Manufacturing is the last area I’ve noticed with good promise for farangs. It allows the owner to leverage on the cheap labor of Thai workers and export the finished goods to Western countries. Certainly, this is what the Japanese carmakers are doing with their Thai factories, what the commercial shrimp and fish hatcheries are doing with Tiger Shrimp and Tilapia exports overseas, and what the textile manufacturers are doing with their cheap shirts and pants. Because factories normally sell for $500,000 to millions of USD, they usually qualify for the minimum investment requirements for foreign firms wanting tax incentives and accompanying visas (for owners and expat employees) in Thailand. Better yet, established contracts are easier to keep and maintain, and allows the owner to work on building up new accounts.
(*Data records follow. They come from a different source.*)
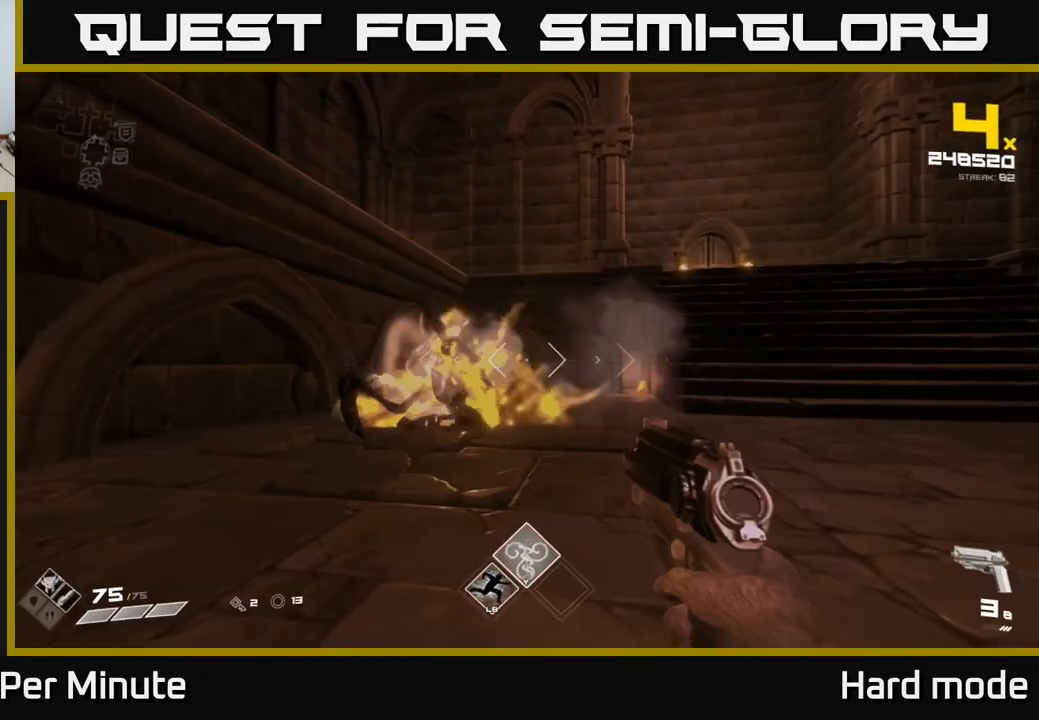
{"buttons": ["R1"], "left_stick": "up-left", "right_stick": "down-right", "events": [[50, "right_stick", "left"], [83, "left_stick", "up-left"], [150, "right_stick", "center"], [167, "R2", "down"], [250, "left_stick", "center"], [267, "R2", "up"], [317, "left_stick", "up"], [383, "right_stick", "down-right"], [483, "R1", "down"], [483, "left_stick", "up-left"]]}
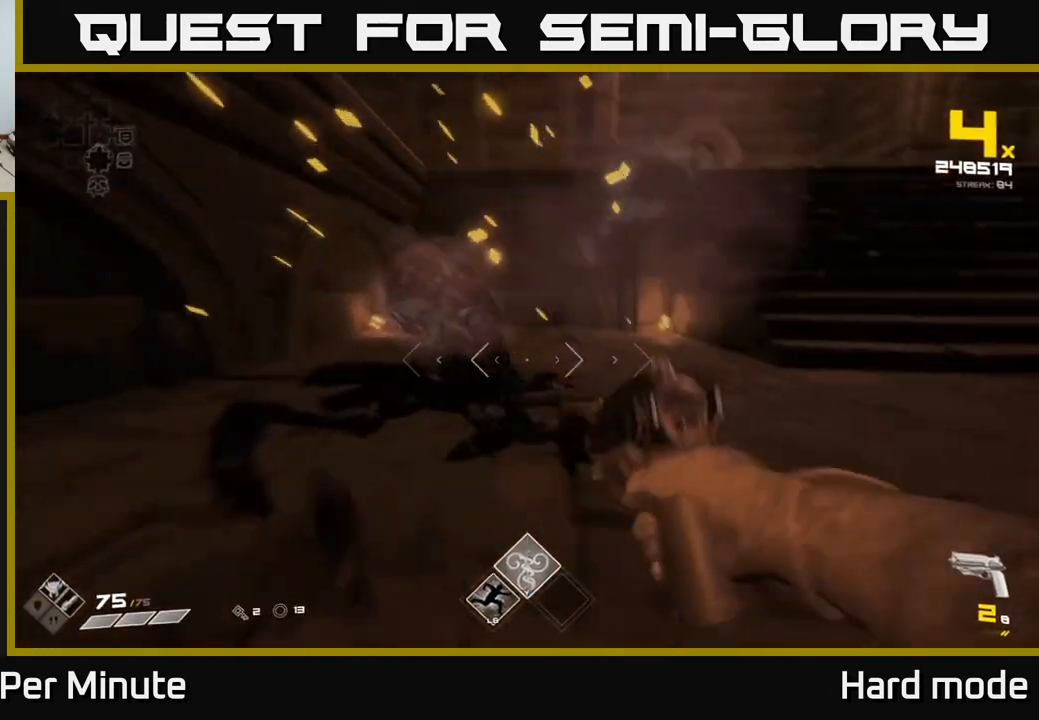
{"buttons": [], "left_stick": "up-right", "right_stick": "right"}
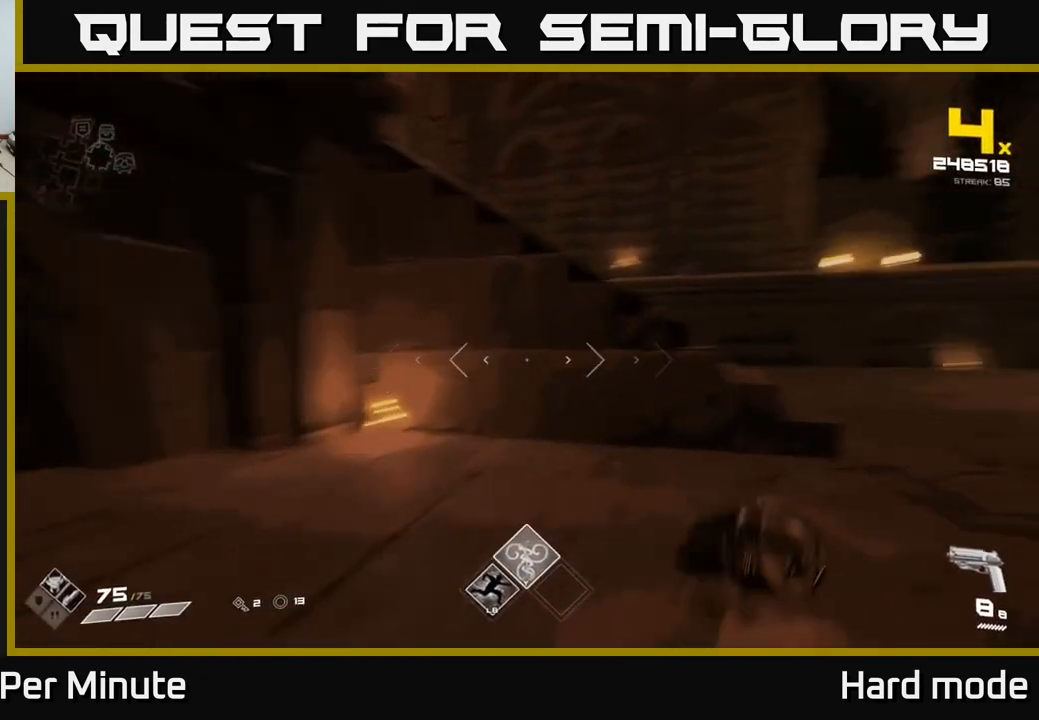
{"buttons": [], "left_stick": "up", "right_stick": "center", "events": [[200, "right_stick", "center"], [367, "left_stick", "up"]]}
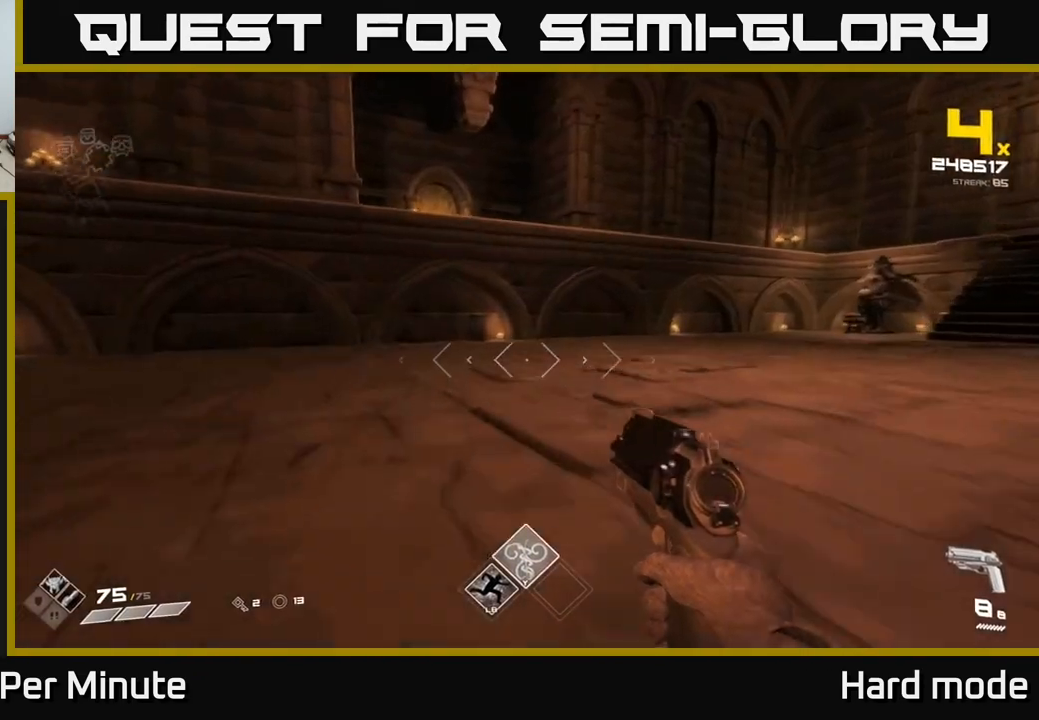
{"buttons": [], "left_stick": "up", "right_stick": "center", "events": [[100, "right_stick", "right"], [167, "left_stick", "up-right"], [383, "right_stick", "center"], [400, "left_stick", "up"]]}
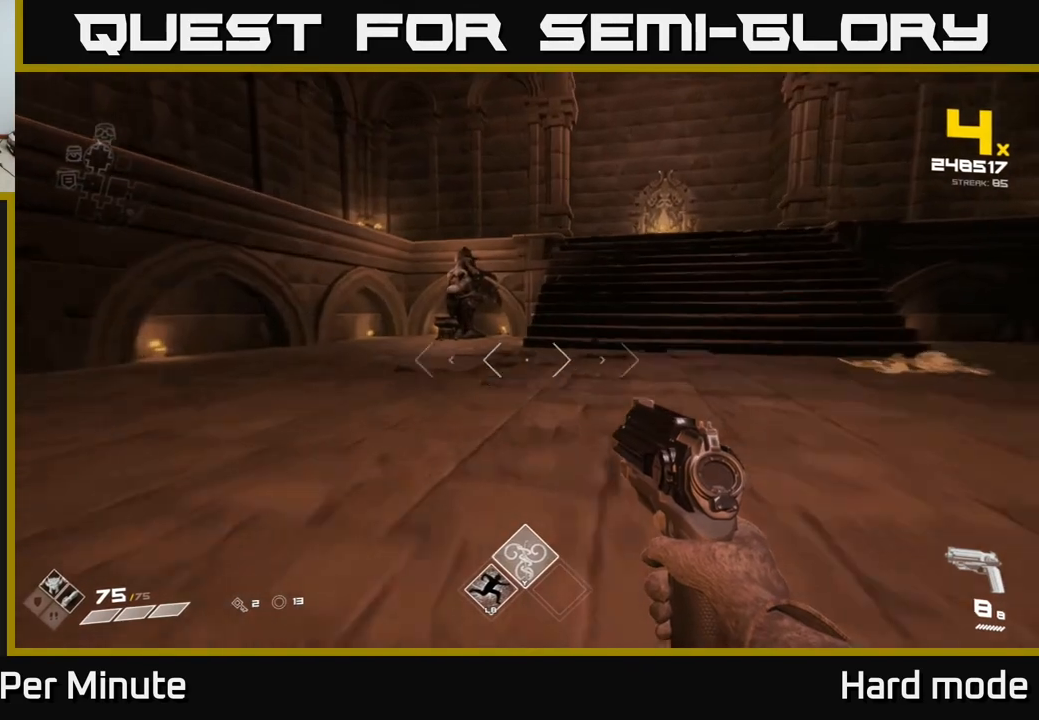
{"buttons": [], "left_stick": "right", "right_stick": "center", "events": [[283, "right_stick", "right"], [300, "left_stick", "right"], [500, "right_stick", "center"]]}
The barrier to entry here is obviously money and a higher sense of business acumen. For the mass of farang visitors to Thailand, who are likely well-paid professional employees and contractors, this level of entrepreneurial and business proprietorship skill may need to be built up. I certainly fall into this category.

There is one last type of business I left out. I would call it self-employment more than business though. You could find an online type of business or a type of business/venture you could run remotely from Thailand. I’ve read about certain posters and readers to this and other Thailand sites that mention vaguely there online or remotely based jobs. It would seem that opportunities exist in this area, though the profitable ones do not exist on the get-rich-quick Delphi sites or websites. The few I know that could make money are web designer (with Western clients preferably), outsourced programming (you need to be well-established and experienced to get these contracts), and equity trading. However, with the equity trading, I am talking more about those with a very large portfolio who trade infrequently for long-term gains. While day trading may or may not make money, I am not partial to it as a long-term income generator given the risk.

wonderland clinic

What is interesting is that many of these businesses, if not most of them, are not related to Thailand at all. They simply allow you to work from Thailand, as they are site independent.

Does anyone else have personal experiences on online or remotely run businesses? If this submission helped you out, and you can return the favor, send me an email.

Stickman says:

There is huge opportunity to make money in Thailand. Jut be a little careful because the Thai authorities can make it difficult for us and cutting corners can make us awfully vulnerable. We also have to be careful of not letting the locals see our success.